Weblogic Container Security

Create Group in Weblogic Security Realm

User created in Application server realm should be same as user created in the Rules Palette for application security.

For example, user with access to search or create policy in OIPA, can perform the CRUD operation (GET/POST/PUT/DELETE) on /policies API.

Similarly user with only search access for OIPA application can perform GET operation on /policies API (Applies to all the API's supported for the current release).

Though user has access to ADMIN role (i.e. SL_ADMIN) in the application server realm, the API will return response as Unauthorized if the user does not have authorization from the palette for a specific entity.

1. Navigate to <Domain>/Security Realms/myrealm/Users and Groups/Groups.

WL Users and Groups

2. Click on New.

3. Create a new Group called SL_ADMIN (Service Layer Admin) Group.

SL Admin Group

4. Group created successfully.

WebLogic Admin Group Creation Confirmation

Create User in WebLogic Security Realm

1. Navigate to <Domain>/Security Realms/myrealm/Users and Groups/Users.

Create Users and Groups

2. Click on New.

3. Create a new User called sladmin (Service Layer Admin ) User.

Create SlAdmin

4. User created successfully…

User created successfully

5. Click on the newly created user sladmin and navigate to Groups tab.

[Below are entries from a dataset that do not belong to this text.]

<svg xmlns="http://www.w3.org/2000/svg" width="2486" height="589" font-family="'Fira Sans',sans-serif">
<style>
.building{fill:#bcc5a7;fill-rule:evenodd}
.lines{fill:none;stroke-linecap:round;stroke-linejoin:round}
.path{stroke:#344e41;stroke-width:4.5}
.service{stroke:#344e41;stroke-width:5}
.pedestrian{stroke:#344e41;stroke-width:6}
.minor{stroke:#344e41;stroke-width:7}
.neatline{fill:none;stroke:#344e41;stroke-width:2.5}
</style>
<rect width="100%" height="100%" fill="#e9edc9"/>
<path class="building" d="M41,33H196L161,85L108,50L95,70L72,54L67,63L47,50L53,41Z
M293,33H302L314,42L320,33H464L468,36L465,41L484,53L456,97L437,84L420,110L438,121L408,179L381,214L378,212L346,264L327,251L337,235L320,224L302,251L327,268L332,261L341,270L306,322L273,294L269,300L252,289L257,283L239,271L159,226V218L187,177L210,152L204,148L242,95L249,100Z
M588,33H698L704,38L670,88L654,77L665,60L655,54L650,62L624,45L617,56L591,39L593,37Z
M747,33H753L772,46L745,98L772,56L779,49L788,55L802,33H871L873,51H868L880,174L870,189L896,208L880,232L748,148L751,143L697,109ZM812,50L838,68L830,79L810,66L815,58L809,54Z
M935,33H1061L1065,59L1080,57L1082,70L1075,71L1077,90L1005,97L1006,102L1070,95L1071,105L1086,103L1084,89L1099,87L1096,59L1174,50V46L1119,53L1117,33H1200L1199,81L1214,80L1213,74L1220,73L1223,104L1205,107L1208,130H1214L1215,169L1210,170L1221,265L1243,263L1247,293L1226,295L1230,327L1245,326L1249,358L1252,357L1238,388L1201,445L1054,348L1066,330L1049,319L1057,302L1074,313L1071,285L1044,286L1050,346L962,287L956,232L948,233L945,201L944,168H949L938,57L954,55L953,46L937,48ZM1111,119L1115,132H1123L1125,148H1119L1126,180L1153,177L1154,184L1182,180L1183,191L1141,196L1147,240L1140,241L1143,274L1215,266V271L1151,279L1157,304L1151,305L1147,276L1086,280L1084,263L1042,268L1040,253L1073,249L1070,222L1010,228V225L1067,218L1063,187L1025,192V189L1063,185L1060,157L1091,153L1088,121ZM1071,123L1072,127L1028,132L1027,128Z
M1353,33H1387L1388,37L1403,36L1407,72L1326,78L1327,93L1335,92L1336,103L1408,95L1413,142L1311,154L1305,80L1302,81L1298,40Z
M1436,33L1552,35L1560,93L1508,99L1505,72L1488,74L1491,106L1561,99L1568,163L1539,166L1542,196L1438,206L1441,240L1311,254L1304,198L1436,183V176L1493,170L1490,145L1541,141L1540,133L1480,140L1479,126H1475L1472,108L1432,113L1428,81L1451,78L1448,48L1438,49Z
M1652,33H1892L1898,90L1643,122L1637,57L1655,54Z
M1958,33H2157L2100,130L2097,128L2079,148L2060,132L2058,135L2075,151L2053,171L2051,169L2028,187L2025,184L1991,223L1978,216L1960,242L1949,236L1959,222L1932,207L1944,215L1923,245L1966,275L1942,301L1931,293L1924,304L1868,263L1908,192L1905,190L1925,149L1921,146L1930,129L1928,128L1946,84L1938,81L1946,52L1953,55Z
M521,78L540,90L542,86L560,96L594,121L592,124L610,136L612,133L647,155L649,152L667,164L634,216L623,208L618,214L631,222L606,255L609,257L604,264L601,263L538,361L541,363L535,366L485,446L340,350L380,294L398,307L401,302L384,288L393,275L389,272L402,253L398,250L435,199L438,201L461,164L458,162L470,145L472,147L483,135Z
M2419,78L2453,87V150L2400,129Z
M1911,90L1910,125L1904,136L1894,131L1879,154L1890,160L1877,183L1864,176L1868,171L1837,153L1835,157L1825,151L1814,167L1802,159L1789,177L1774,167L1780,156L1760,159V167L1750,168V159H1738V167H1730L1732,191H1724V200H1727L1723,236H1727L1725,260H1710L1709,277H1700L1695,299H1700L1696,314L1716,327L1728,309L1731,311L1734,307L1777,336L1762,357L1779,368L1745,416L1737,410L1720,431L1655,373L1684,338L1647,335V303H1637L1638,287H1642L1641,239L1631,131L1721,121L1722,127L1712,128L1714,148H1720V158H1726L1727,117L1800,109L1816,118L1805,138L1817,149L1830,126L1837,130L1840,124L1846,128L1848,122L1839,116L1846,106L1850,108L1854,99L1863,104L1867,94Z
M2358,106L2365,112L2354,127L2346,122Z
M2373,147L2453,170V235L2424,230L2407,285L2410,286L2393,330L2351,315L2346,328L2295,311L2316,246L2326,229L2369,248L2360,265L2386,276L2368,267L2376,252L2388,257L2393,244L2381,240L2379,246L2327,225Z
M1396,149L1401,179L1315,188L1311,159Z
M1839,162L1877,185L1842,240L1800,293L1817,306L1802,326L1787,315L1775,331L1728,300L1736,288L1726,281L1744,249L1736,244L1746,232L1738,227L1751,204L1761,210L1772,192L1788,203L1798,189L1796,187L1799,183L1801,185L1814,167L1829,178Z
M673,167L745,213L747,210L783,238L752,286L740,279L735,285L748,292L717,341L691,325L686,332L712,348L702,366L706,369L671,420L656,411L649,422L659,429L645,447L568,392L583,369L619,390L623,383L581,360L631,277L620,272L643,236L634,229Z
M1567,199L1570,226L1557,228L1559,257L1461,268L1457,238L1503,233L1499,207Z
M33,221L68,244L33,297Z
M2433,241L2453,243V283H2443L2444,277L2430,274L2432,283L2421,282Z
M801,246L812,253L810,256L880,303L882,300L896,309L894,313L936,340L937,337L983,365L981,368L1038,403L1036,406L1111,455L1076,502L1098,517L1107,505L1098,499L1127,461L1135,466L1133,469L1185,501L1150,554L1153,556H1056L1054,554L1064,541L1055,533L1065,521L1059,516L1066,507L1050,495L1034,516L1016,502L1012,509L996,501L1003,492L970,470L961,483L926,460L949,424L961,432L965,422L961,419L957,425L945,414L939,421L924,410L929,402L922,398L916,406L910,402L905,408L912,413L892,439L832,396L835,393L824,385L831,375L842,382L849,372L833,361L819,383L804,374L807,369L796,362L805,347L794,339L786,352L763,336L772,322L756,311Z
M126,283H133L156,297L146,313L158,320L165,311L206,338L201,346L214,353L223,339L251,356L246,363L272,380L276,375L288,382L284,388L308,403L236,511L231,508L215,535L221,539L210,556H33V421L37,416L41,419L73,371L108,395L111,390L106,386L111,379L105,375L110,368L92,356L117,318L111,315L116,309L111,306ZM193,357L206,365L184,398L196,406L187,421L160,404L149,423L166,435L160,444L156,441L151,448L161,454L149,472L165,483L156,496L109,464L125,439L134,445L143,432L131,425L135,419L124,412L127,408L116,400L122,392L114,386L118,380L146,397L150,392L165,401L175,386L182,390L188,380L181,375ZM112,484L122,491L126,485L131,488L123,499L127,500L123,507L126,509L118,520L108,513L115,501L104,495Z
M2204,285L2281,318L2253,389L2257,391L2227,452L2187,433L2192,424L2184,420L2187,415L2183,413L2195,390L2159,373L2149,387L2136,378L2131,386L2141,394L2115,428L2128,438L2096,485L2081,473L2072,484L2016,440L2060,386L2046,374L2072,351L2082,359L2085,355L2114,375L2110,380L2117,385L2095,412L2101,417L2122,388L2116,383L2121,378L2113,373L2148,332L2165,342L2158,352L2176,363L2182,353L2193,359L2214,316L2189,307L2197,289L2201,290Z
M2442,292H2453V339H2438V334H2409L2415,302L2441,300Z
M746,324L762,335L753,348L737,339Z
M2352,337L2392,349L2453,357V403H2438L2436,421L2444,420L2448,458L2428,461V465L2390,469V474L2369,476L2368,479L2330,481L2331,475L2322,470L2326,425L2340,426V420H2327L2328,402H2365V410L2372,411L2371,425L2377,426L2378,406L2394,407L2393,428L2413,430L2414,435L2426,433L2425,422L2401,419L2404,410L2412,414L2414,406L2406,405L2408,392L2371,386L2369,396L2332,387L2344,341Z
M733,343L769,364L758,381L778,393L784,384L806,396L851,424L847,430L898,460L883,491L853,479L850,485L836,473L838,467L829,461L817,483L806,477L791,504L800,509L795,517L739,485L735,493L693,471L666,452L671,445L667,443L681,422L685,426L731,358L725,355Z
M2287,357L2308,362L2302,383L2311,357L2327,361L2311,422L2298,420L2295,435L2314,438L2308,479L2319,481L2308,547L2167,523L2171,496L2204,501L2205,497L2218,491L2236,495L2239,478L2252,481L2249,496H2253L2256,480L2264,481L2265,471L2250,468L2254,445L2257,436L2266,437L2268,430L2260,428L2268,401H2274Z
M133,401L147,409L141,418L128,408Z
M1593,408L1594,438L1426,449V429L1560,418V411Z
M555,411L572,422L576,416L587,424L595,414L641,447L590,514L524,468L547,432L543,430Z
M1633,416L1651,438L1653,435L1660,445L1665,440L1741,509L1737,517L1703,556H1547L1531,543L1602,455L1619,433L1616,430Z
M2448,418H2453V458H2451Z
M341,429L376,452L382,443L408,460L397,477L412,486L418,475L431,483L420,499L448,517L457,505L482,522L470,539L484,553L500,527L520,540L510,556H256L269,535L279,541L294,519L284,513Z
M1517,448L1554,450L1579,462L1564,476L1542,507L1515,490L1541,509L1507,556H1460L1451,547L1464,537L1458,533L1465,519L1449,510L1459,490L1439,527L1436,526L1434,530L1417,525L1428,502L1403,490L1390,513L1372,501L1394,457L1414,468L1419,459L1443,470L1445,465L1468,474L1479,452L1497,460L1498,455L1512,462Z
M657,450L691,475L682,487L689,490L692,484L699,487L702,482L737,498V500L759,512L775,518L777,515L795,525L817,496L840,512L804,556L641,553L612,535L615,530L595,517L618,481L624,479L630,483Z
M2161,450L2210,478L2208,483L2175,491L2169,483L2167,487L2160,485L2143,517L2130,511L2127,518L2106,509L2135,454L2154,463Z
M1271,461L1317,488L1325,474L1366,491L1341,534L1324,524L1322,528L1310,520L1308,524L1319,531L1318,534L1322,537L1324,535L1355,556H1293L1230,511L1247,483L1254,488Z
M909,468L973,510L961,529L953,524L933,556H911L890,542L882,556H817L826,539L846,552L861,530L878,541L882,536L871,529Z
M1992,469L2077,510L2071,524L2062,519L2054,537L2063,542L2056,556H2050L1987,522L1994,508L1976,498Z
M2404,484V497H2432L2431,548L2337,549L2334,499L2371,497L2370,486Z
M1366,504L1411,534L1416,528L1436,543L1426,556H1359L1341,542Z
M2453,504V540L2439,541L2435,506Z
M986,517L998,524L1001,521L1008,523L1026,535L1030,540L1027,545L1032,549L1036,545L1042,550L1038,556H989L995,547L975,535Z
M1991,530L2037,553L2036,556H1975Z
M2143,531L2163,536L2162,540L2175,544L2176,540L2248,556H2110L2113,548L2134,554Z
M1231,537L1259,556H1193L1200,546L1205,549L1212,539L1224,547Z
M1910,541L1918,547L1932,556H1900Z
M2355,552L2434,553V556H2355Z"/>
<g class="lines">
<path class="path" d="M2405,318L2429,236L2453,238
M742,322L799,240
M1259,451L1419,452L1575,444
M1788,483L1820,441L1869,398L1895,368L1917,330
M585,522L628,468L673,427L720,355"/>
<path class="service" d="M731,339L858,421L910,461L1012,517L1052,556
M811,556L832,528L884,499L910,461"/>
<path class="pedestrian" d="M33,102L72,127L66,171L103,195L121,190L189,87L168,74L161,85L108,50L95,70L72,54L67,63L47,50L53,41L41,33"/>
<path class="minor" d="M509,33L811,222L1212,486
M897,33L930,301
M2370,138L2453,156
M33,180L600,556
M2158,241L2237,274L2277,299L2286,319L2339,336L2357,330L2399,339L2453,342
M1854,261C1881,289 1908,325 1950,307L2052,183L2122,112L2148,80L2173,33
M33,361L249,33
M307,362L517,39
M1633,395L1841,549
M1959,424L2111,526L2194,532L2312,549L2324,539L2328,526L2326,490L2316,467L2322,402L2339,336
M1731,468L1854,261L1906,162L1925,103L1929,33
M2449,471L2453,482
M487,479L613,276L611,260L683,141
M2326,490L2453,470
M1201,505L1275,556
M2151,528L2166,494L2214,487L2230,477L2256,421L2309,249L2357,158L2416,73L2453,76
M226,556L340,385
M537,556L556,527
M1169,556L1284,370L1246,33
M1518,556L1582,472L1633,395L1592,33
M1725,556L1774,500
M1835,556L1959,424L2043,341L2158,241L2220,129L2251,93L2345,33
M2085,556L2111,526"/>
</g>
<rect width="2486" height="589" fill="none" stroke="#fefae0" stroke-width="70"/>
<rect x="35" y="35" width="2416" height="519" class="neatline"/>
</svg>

6. Add the group SL_ADMIN from available groups to chosen groups and SAVE.

Add the group SL_ADMIN

Create Global Roles in Weblogic Realm

1. Navigate to <Domain>/Security Realms/myrealm/Roles and Policies/Realm Roles

2. Expand Global Roles

3. Click on Roles link from the roles grid.

Roles link

4. Global Roles page will open…

Global Roles page

5. Click New to add a new Global Role called SL_ADMIN role and click OK.

Add SL_ADMIN Global Role

6. Click on newly created role SL_ADMIN

SL_ADMIN Role Screen

7. Add role conditions by clicking on the Add Conditions button

Add role conditions

8. Select Group from the Predicate list and click Next.

Predicate list

9. In the Group Argument Name, enter SL_ADMIN the group name and click Add button.

10. Click Finish to complete the process.

Associate SL_ADMIN group with SL_ADMIN global Role

11. The next screen will associate SL_ADMIN group with SL_ADMIN global Role. Please note that both group name and role name are identical to depict the mapping between them. The group name and role name can be different. The role name must match the name defined in the deployment descriptor file of the application (web.xml and weblogic.xml). Group name could be any given name.

12. Click SAVE to save the changes.

Deployment descriptor file of the application

13. Now, deploy the application. Once application is deployed and active restart the admin, and managed server instances for changes to take effect.